> **Your assignment**
Within these records, how many lines hold "minimum"? Give the number alone.

> **Given records**

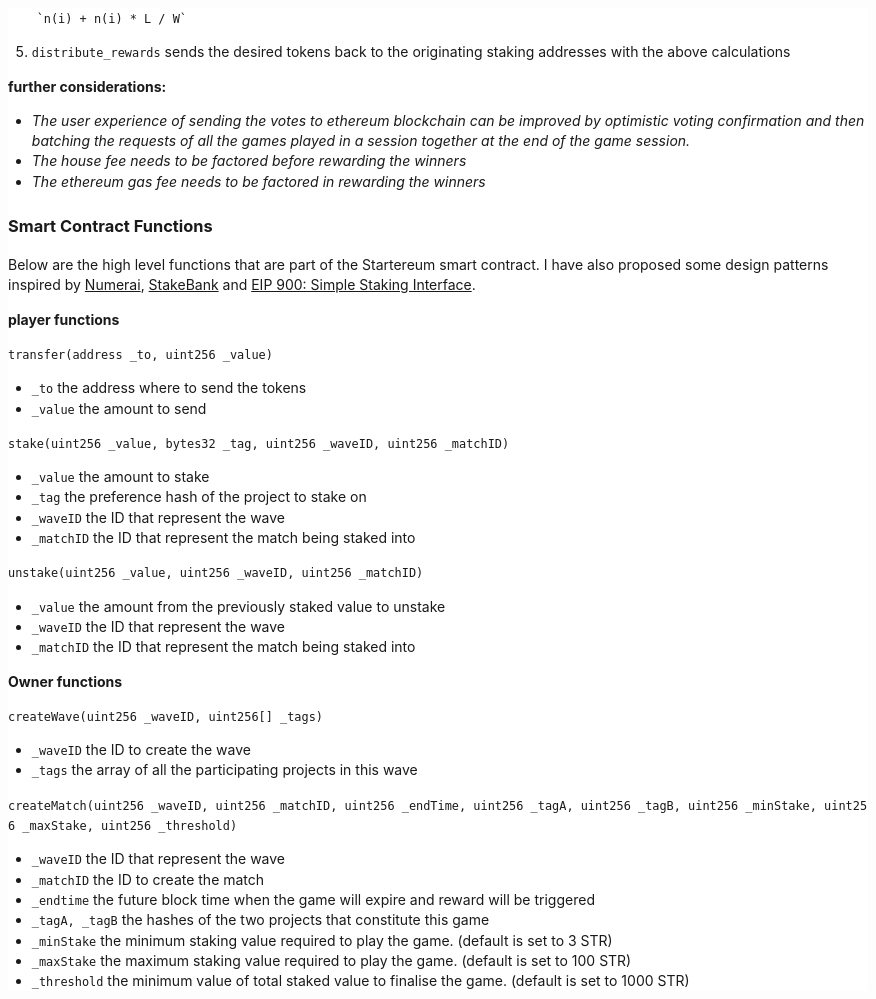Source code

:         `n(i) + n(i) * L / W`

5. `distribute_rewards` sends the desired tokens back to the originating staking addresses with the above calculations

**further considerations:**

- *The user experience of sending the votes to ethereum blockchain can be improved by optimistic voting confirmation and then batching the requests of all the games played in a session together at the end of the game session.*
- *The house fee needs to be factored before rewarding the winners*
- *The ethereum gas fee needs to be factored in rewarding the winners*

### Smart Contract Functions

Below are the high level functions that are part of the Startereum smart contract. I have also proposed some design patterns inspired by [Numerai]([https://github.com/numerai/contract](https://github.com/numerai/contract)), [StakeBank]([https://github.com/HarbourProject/stakebank](https://github.com/HarbourProject/stakebank)) and [EIP 900: Simple Staking Interface]([https://github.com/ethereum/EIPs/issues/900](https://github.com/ethereum/EIPs/issues/900)).

**player functions**

`transfer(address _to, uint256 _value)`

- `_to` the address where to send the tokens
- `_value` the amount to send

`stake(uint256 _value, bytes32 _tag, uint256 _waveID, uint256 _matchID)`

- `_value` the amount to stake
- `_tag` the preference hash of the project to stake on
- `_waveID` the ID that represent the wave
- `_matchID` the ID that represent the match being staked into

`unstake(uint256 _value, uint256 _waveID, uint256 _matchID)`

- `_value` the amount from the previously staked value to unstake
- `_waveID` the ID that represent the wave
- `_matchID` the ID that represent the match being staked into

**Owner functions**

`createWave(uint256 _waveID, uint256[] _tags)`

- `_waveID` the ID to create the wave
- `_tags` the array of all the participating projects in this wave

`createMatch(uint256 _waveID, uint256 _matchID, uint256 _endTime, uint256 _tagA, uint256 _tagB, uint256 _minStake, uint256 _maxStake, uint256 _threshold)`

- `_waveID` the ID that represent the wave
- `_matchID` the ID to create the match
- `_endtime` the future block time when the game will expire and reward will be triggered
- `_tagA, _tagB` the hashes of the two projects that constitute this game
- `_minStake` the minimum staking value required to play the game. (default is set to 3 STR)
- `_maxStake` the maximum staking value required to play the game. (default is set to 100 STR)
- `_threshold` the minimum value of total staked value to finalise the game. (default is set to 1000 STR)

> **Output for this exercise**
2